The performative turn is a paradigmatic shift in the humanities and social sciences that has affected such disciplines as anthropology, archaeology, linguistics, ethnography, history and the relatively young discipline of performance studies. Central to the performative turn is the concept of performance.

Previously used as a metaphor for theatricality, performance is now often employed as a heuristic principle to understand human behaviour. The assumption is that all human practices are 'performed', so that any action at whatever moment or location can be seen as a public presentation of the self. This methodological approach entered the social sciences and humanities in the 1990s but is rooted in the 1940s and 1950s. Underlying the performative turn was the need to conceptualize how human practices relate to their contexts in a way that went beyond the traditional sociological methods that did not problematize representation. Instead of focusing solely on given symbolic structures and texts, scholars stress the active, social construction of reality as well as the way that individual behaviour is determined by the context in which it occurs.
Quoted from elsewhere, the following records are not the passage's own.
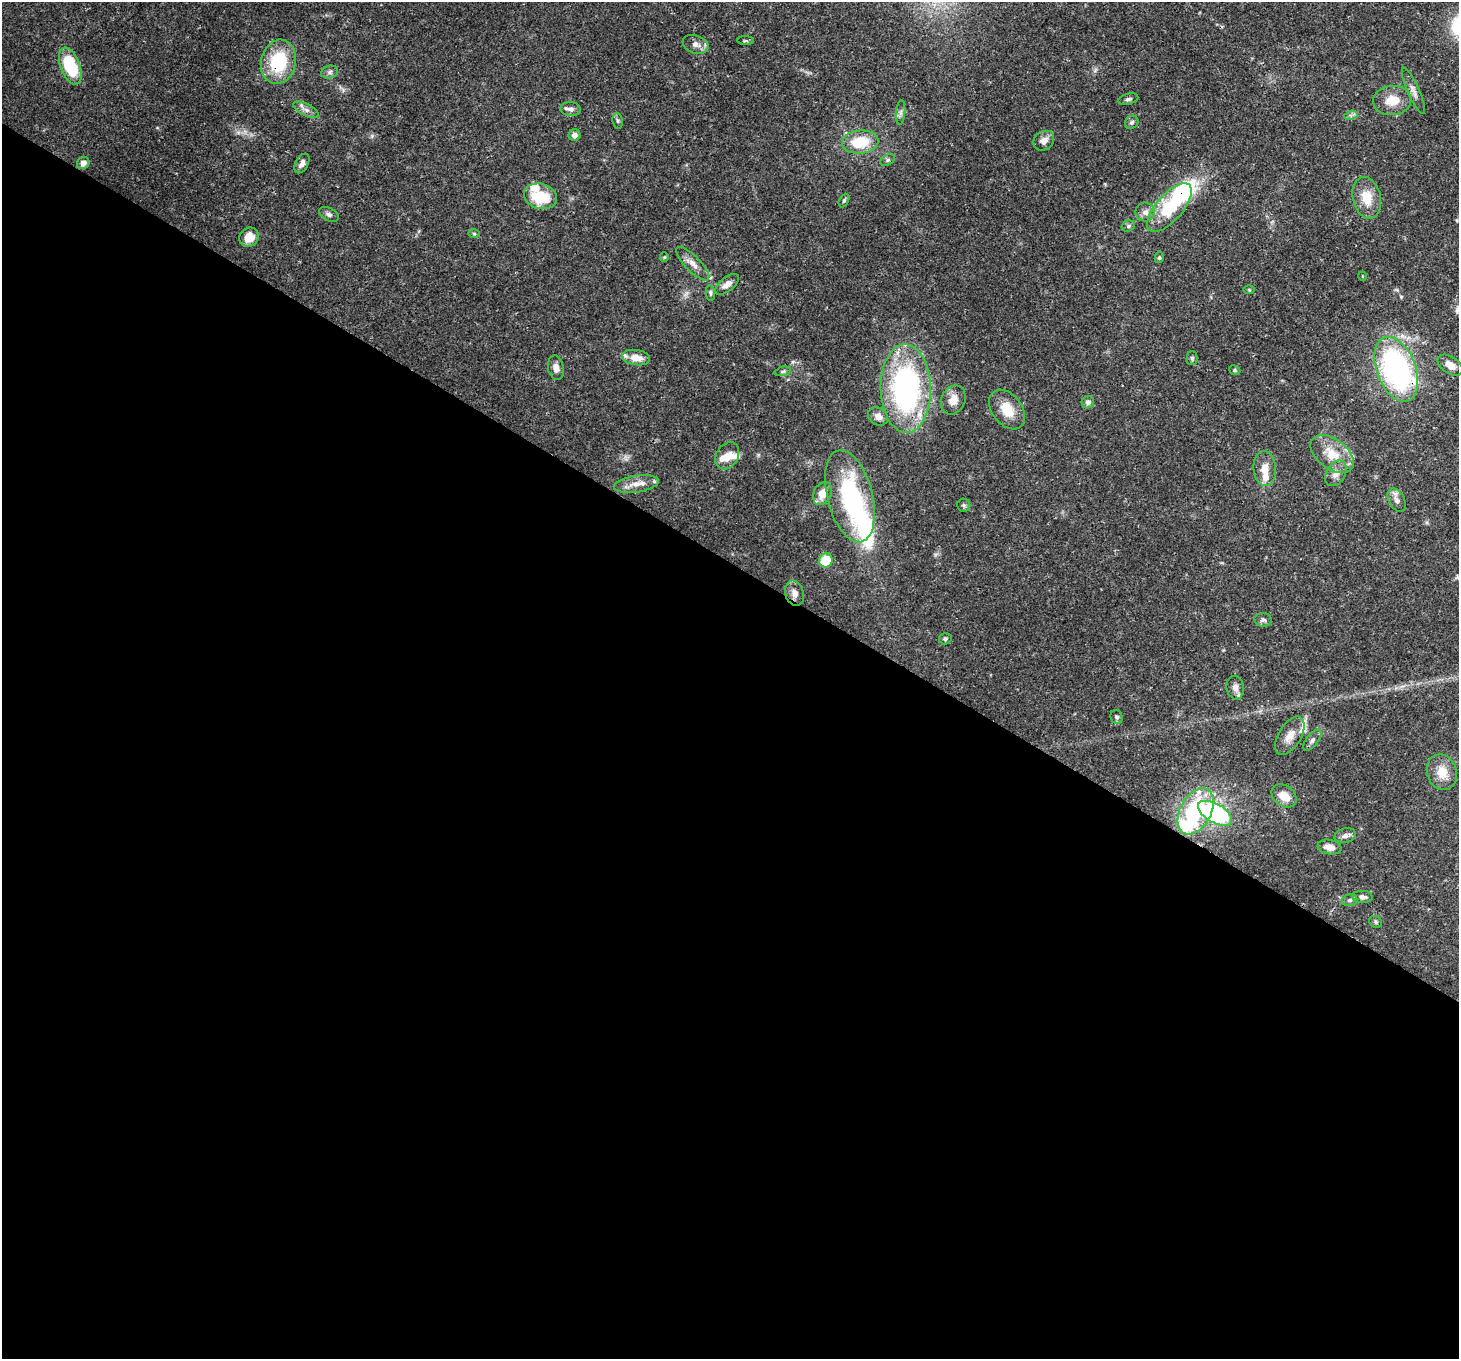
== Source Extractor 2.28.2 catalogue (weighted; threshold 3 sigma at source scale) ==
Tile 14 of 4 x 4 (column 2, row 4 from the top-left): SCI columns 1529-2985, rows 351-1707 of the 5968 x 6059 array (HDU 1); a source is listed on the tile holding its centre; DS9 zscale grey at full resolution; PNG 1461 x 1361 px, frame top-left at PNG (2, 2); each listed source drawn as its Kron ellipse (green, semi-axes under 4 px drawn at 4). Shown black and unused: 59% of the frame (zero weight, under 3 of 4 exposures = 7% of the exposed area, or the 3 px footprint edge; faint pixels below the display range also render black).
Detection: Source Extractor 2.28.2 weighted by HDU 2 'WHT'; one run over the whole footprint, this tile lists its part. Background 0.0541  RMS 0.0029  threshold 0.0131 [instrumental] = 3 sigma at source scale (4.5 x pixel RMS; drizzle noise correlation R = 1.50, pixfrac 1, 0.0396/0.0396 arcsec/px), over >= 5 px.
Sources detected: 85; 2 inside a brighter object's white glare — neither listed nor drawn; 9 inside a brighter listed object's ellipse — not listed separately; the other 74 listed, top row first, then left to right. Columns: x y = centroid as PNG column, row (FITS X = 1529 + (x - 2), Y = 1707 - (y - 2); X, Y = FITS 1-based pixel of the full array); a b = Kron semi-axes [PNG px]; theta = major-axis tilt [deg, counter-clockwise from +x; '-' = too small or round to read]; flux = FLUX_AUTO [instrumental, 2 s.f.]
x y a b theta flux
746 41 8 4 -1 0.44
695 44 13 9 -20 1.8
278 62 22 17 77 17
70 66 19 9 -68 17
330 72 8 6 16 0.93
1413 91 25 5 -66 1.7
1128 99 10 5 14 0.74
1392 100 19 14 6 5.3
570 109 10 7 -2 1.3
306 110 14 6 -27 1.6
901 112 12 4 85 0.97
1351 115 7 4 17 0.67
618 121 8 5 -83 0.61
1132 122 7 6 - 0.77
574 135 6 6 - 1.2
1044 141 11 9 39 2
860 142 18 11 6 10
888 160 8 5 27 0.64
83 163 6 6 - 1.8
302 163 10 6 61 1.6
540 196 17 12 -16 11
1367 198 21 14 -77 6
844 201 7 4 63 0.49
1169 208 30 13 49 22
1145 212 9 9 - 1.7
329 214 10 6 -27 0.95
1128 226 7 5 17 0.64
474 233 6 4 -2 0.39
249 237 10 9 - 3.8
664 257 5 4 - 0.35
1159 258 5 4 - 0.44
693 264 22 7 -46 2.6
1362 276 4 3 - 0.21
727 284 14 7 38 2
1249 290 6 4 -2 0.32
710 293 8 4 -85 0.56
636 358 14 7 -8 3.6
1192 358 7 5 -90 0.53
1450 365 14 8 -35 2.8
556 368 12 8 -80 2.1
1396 369 34 19 -69 69
1235 370 6 4 -23 0.44
783 371 8 4 13 0.53
906 388 44 25 -89 69
953 400 15 11 66 3.1
1088 402 6 6 - 1
1007 409 22 15 -52 6
878 416 10 8 -33 1.9
1332 454 24 15 -37 7
727 456 14 11 58 3.6
1265 469 17 11 -85 3.6
1336 473 14 9 58 2.3
636 484 22 8 9 3.3
822 494 12 9 63 3.7
850 496 47 22 -76 37
1397 500 12 8 -61 1.6
964 505 6 6 - 0.65
826 560 7 6 - 7.7
795 593 13 9 -72 2
1263 620 8 7 - 0.88
945 639 6 5 - 0.55
1235 688 12 8 -78 1.9
1116 717 7 6 - 0.79
1290 736 21 11 59 3.5
1312 740 13 5 53 1.1
1442 772 18 14 -71 4.9
1284 796 13 10 -38 4.5
1196 811 25 15 62 28
1215 813 19 9 -29 48
1345 836 11 7 16 1.2
1329 847 12 7 -10 2.5
1363 897 10 6 -4 1.2
1350 900 8 5 15 0.69
1376 922 7 5 -34 0.56
Overlapping masked pixels (flux is a lower limit): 4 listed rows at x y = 278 62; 1169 208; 1396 369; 906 388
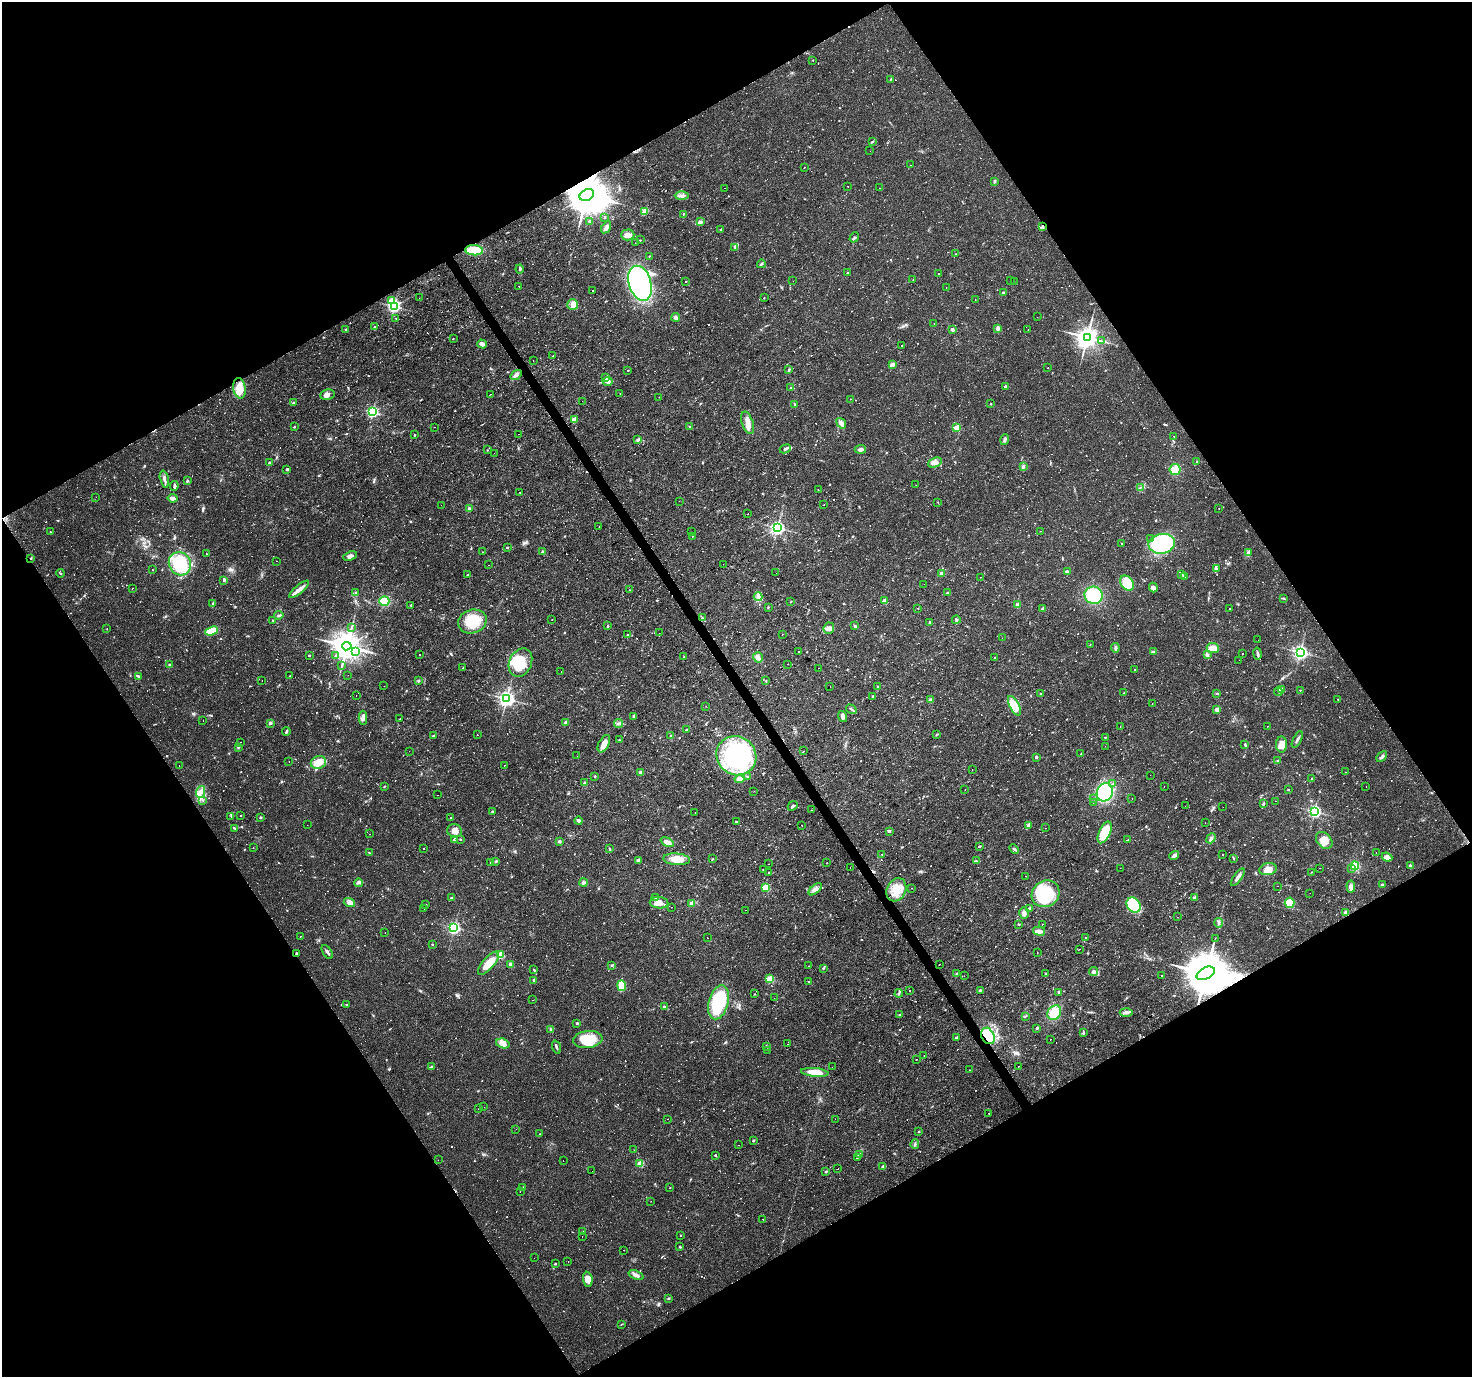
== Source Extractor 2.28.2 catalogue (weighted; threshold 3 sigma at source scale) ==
Performance functions both as a metaphor and an analytical tool and thus provides a perspective for framing and analysing social and cultural phenomena.

Performance is a bodily practice that produces meaning. It is the presentation or 're-actualization' of symbolic systems through living bodies as well as lifeless mediating objects, such as architecture. In the academic field, as opposed to the domain of the performing arts, the concept of performance is generally used to highlight dynamic interactions between social actors or between a social actor and his or her immediate environment.